About Traversal
Traversal is the AI Site Reliability Engineer (SRE) for the enterprise—already trusted by some of the largest companies in the world to troubleshoot, remediate, and even prevent the most complex production incidents. Our mission is to free engineers from endless firefighting and enable them to focus on creative, high-impact work.
Our roots remain deeply embedded in AI research, and we’re channeling that scientific rigor and creativity into building the premier AI agent lab for the enterprise. Hence, what we’re proudest of is assembling the most talented yet nicest group of individuals, including researchers from MIT, Harvard, and Berkeley, to world-class engineers from industry: Citadel Securities, Cockroach Labs, Datadog, DE Shaw, ServiceNow, Glean, Perplexity, Pinecone, and more, to take on one of the hardest problems for AI to solve. Without the entire team, none of this would be possible.
The Role
As an AI Agents Engineer at Traversal, you’ll be responsible for designing and implementing intelligent agents that operate at the heart of our observability platform. You will work on deploying frontier LLMs in production, optimizing multi-step reasoning workflows, and improving the performance and accuracy of agentic architectures across distributed systems.

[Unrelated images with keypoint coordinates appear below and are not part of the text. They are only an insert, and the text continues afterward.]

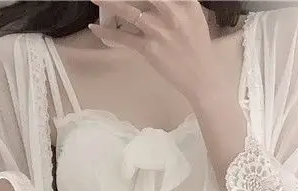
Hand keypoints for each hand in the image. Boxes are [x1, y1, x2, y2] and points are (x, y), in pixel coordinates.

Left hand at [88, 0, 218, 104]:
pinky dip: (107, 33)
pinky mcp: (149, 49)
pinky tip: (95, 28)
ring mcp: (158, 31)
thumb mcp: (194, 16)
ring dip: (109, 3)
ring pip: (128, 11)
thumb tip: (157, 1)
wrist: (202, 77)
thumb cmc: (198, 47)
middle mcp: (172, 13)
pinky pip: (124, 39)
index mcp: (185, 3)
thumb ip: (178, 2)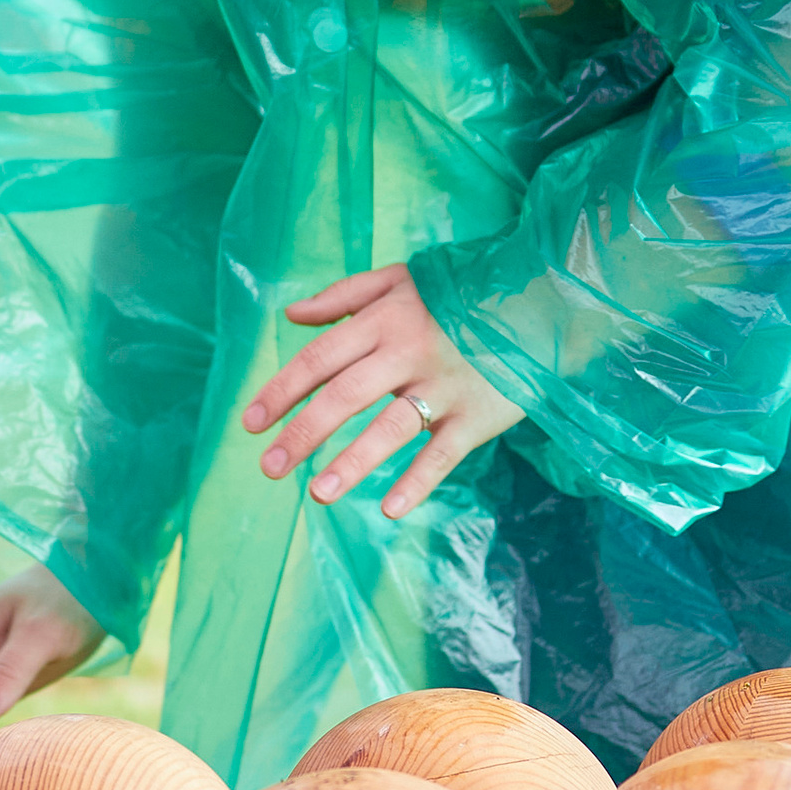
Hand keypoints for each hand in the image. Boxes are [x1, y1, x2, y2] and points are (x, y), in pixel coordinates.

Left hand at [243, 264, 523, 519]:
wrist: (539, 303)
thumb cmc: (458, 293)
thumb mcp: (399, 279)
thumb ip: (343, 295)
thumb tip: (290, 316)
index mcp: (384, 320)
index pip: (320, 358)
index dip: (282, 390)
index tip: (250, 423)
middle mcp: (409, 352)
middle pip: (345, 396)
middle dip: (303, 434)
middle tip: (269, 468)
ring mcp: (444, 386)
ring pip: (390, 429)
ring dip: (352, 463)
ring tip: (317, 494)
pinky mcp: (477, 416)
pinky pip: (443, 455)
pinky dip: (419, 483)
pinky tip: (390, 510)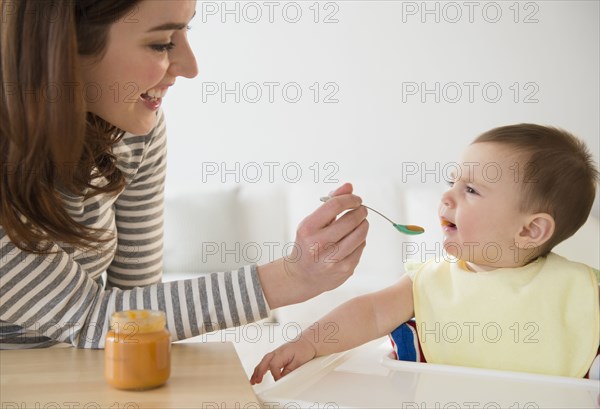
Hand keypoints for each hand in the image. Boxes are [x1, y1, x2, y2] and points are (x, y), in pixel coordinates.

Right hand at [250, 337, 316, 383]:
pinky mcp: (276, 355)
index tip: (278, 382)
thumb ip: (289, 370)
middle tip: (256, 381)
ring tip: (253, 381)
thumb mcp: (299, 361)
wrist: (308, 342)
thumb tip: (281, 379)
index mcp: (282, 353)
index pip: (274, 366)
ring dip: (257, 371)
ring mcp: (275, 353)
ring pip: (263, 362)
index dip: (275, 375)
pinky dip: (261, 368)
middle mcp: (276, 352)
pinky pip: (266, 362)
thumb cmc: (304, 349)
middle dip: (259, 372)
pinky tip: (258, 375)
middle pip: (264, 362)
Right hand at [284, 183, 368, 300]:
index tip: (356, 199)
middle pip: (351, 220)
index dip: (350, 199)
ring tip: (360, 222)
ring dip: (364, 224)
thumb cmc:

This is a highly technical role at the intersection of AI, infrastructure, and systems engineering. You’ll work across teams to ensure our AI agents interact seamlessly with large volumes of observability data and scale reliably across environments.
Responsibilities
- AI Agent Architecture: Design and build multi-step reasoning workflows that use LLMs and other components to analyze large-scale observability data.
- Prompting & Tooling: Develop tooling for prompt engineering, function calling, and agentic orchestration that optimizes latency, reliability, and performance.

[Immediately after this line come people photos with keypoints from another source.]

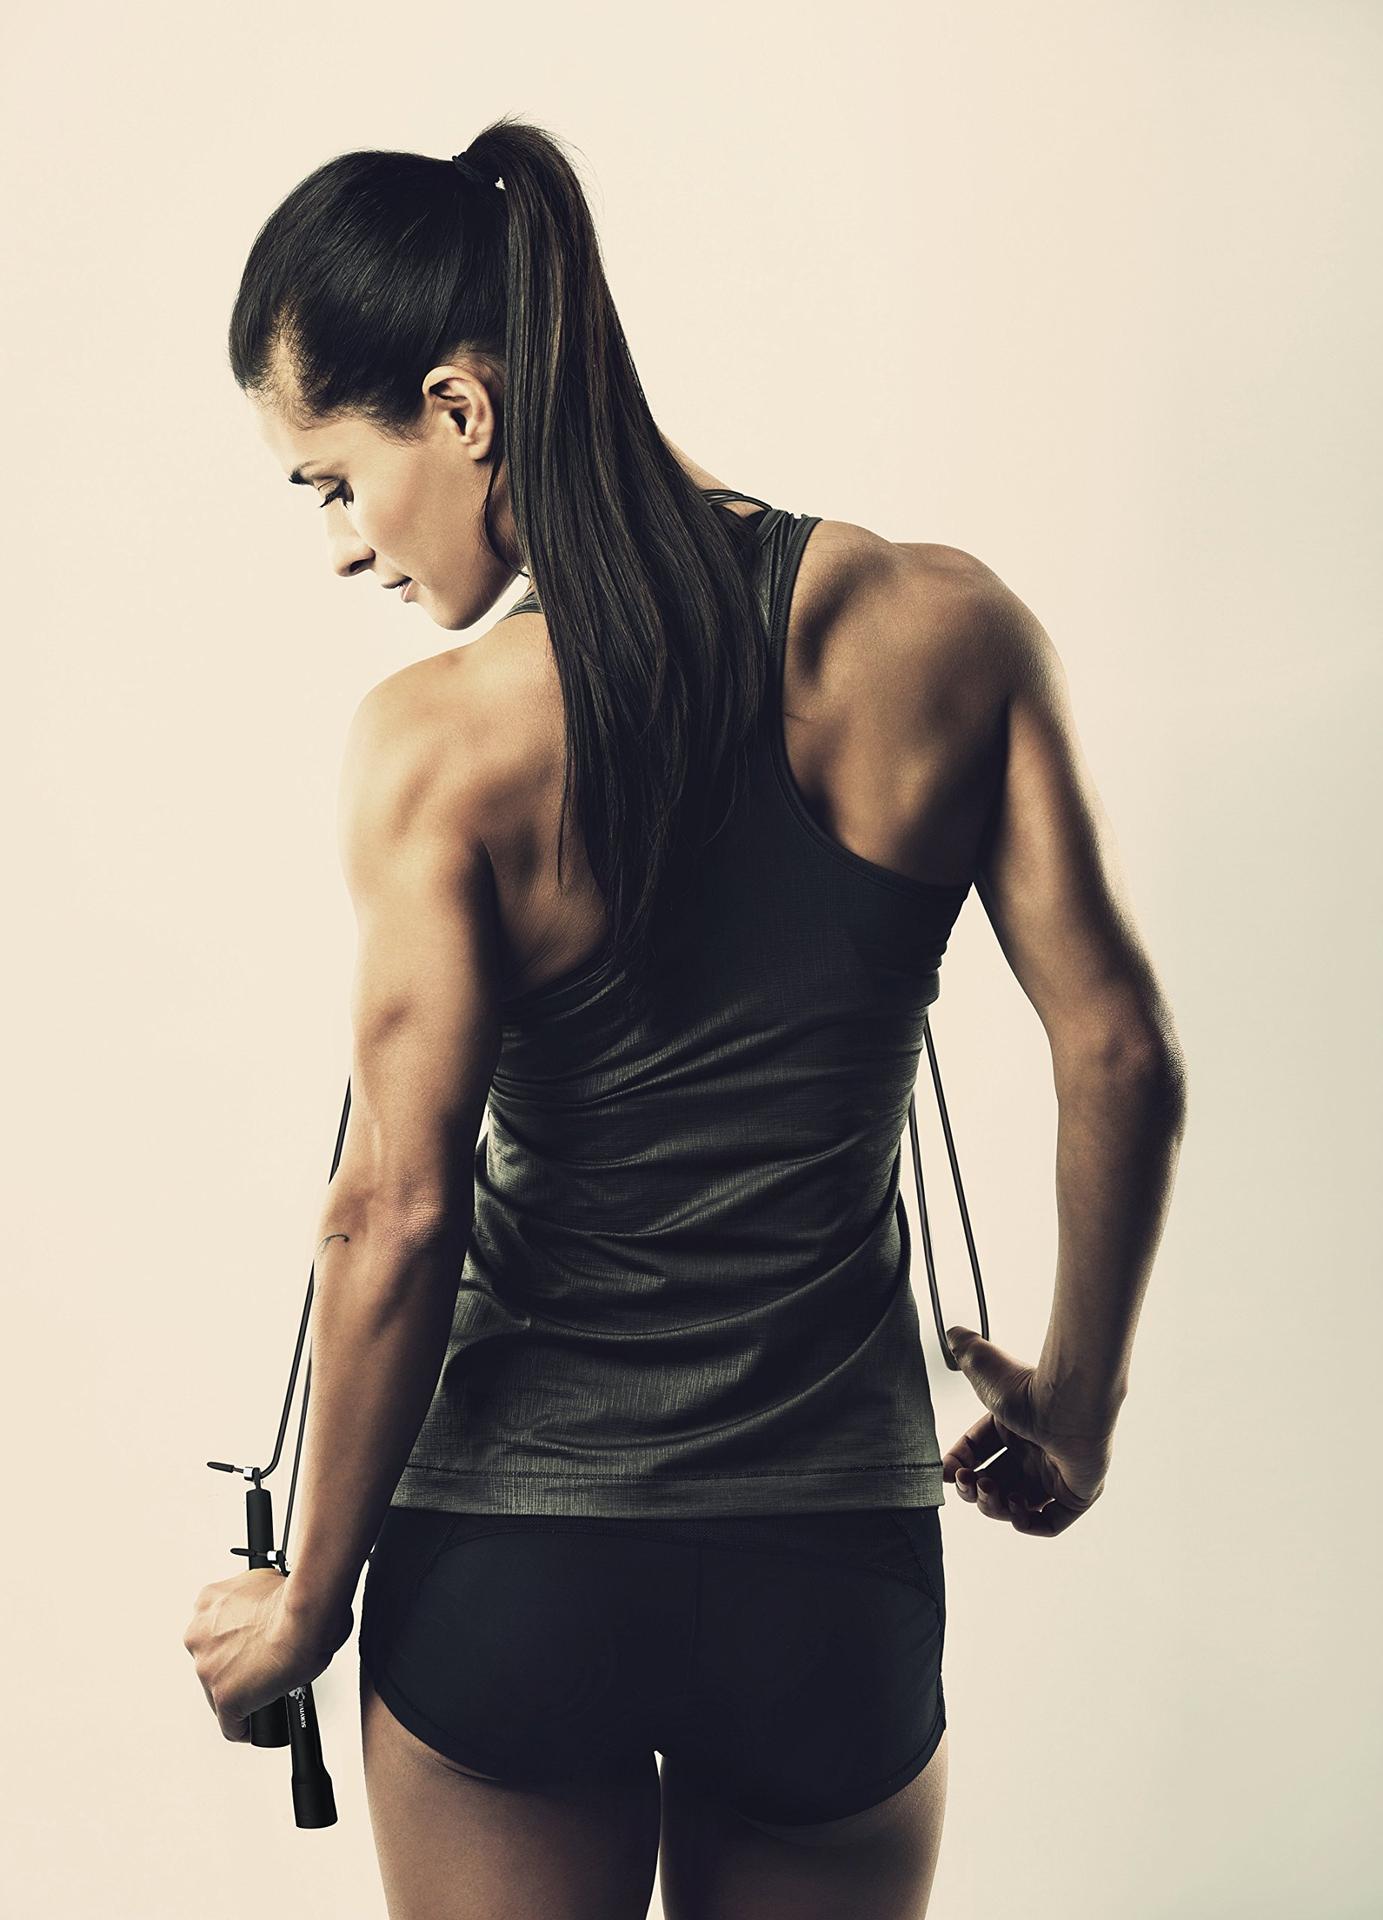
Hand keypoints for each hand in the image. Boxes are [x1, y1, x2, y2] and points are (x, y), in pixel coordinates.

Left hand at [182, 1567, 352, 1741]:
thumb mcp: (268, 1580)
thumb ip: (256, 1595)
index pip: (213, 1629)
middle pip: (212, 1661)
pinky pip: (231, 1725)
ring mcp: (208, 1668)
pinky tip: (257, 1725)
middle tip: (262, 1664)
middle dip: (235, 1664)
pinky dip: (246, 1727)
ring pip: (218, 1692)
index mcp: (208, 1602)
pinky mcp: (225, 1698)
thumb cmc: (296, 1599)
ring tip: (266, 1691)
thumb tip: (271, 1606)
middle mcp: (199, 1634)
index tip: (249, 1644)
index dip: (234, 1640)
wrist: (304, 1617)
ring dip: (240, 1691)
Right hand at [941, 1326, 1115, 1535]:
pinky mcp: (1076, 1495)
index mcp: (1013, 1427)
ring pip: (1017, 1505)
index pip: (979, 1453)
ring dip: (995, 1506)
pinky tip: (1016, 1509)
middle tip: (969, 1483)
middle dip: (974, 1489)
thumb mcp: (982, 1364)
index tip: (946, 1471)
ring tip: (991, 1491)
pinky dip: (1027, 1523)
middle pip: (995, 1483)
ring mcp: (1056, 1475)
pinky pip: (1049, 1523)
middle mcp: (1033, 1452)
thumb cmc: (1026, 1386)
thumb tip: (951, 1332)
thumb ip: (964, 1350)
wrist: (1067, 1402)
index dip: (959, 1464)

- Production Deployment: Integrate AI components into a robust, scalable production environment with low latency and high uptime requirements.
- Experimentation: Prototype and test new LLMs, prompting strategies, and fine-tuning approaches to improve the quality and coverage of agentic responses.
- Collaboration: Work closely with backend, infra, and product teams to ensure AI agents are well-integrated into the broader system.
- Observability & Debugging: Build evaluation and monitoring tools for agent performance and reliability across production workloads.
Requirements
- 3+ years of software engineering experience.
- Strong Python skills, including experience with performance tuning and ML/AI libraries.
- Experience building and deploying distributed systems and/or large-scale data processing pipelines. Familiarity with LLMs, prompt engineering, or agentic frameworks.
- Experience with observability data (logs, metrics, traces) and live incident debugging.
- Proven ability to deliver projects end-to-end: from experimentation to production deployment and iteration.
- Strong debugging skills and ability to work across layers (data, infra, model, and application).
Nice to Have
- Experience with observability data and production infrastructure (logs, metrics, traces).
- Familiarity with model fine-tuning, evaluation tooling, or reinforcement learning from human feedback (RLHF).
- Background in AI agent research or open-source contributions to agent frameworks.
- Experience working with Terraform, Kubernetes, or ML orchestration platforms.
Compensation
We offer competitive compensation, startup equity, health insurance, and additional benefits. The U.S. base salary range for this full-time, in-person role in New York is $150,000–$300,000, plus equity and benefits. Our salary ranges are based on location, level, and role. Individual compensation is determined by experience, skills, and job-related knowledge.
Why You Should Join Us
We’ll make sure you’re fully supported with health insurance, a great tech setup, flexible time off, and plenty of in-office snacks. We offer competitive salary and equity packages, and take thoughtful consideration with every hire on our small, high-impact team.
Traversal is fully in-office, 5 days a week, based in New York near Madison Square Park. We have a collaborative, hard-working culture and are energized by building the future of AI-powered software maintenance.
Working here means owning meaningful parts of the product, having the flexibility to move fast, and learning constantly. This is a place to grow your career, make a real impact, and help define a new category of infrastructure software.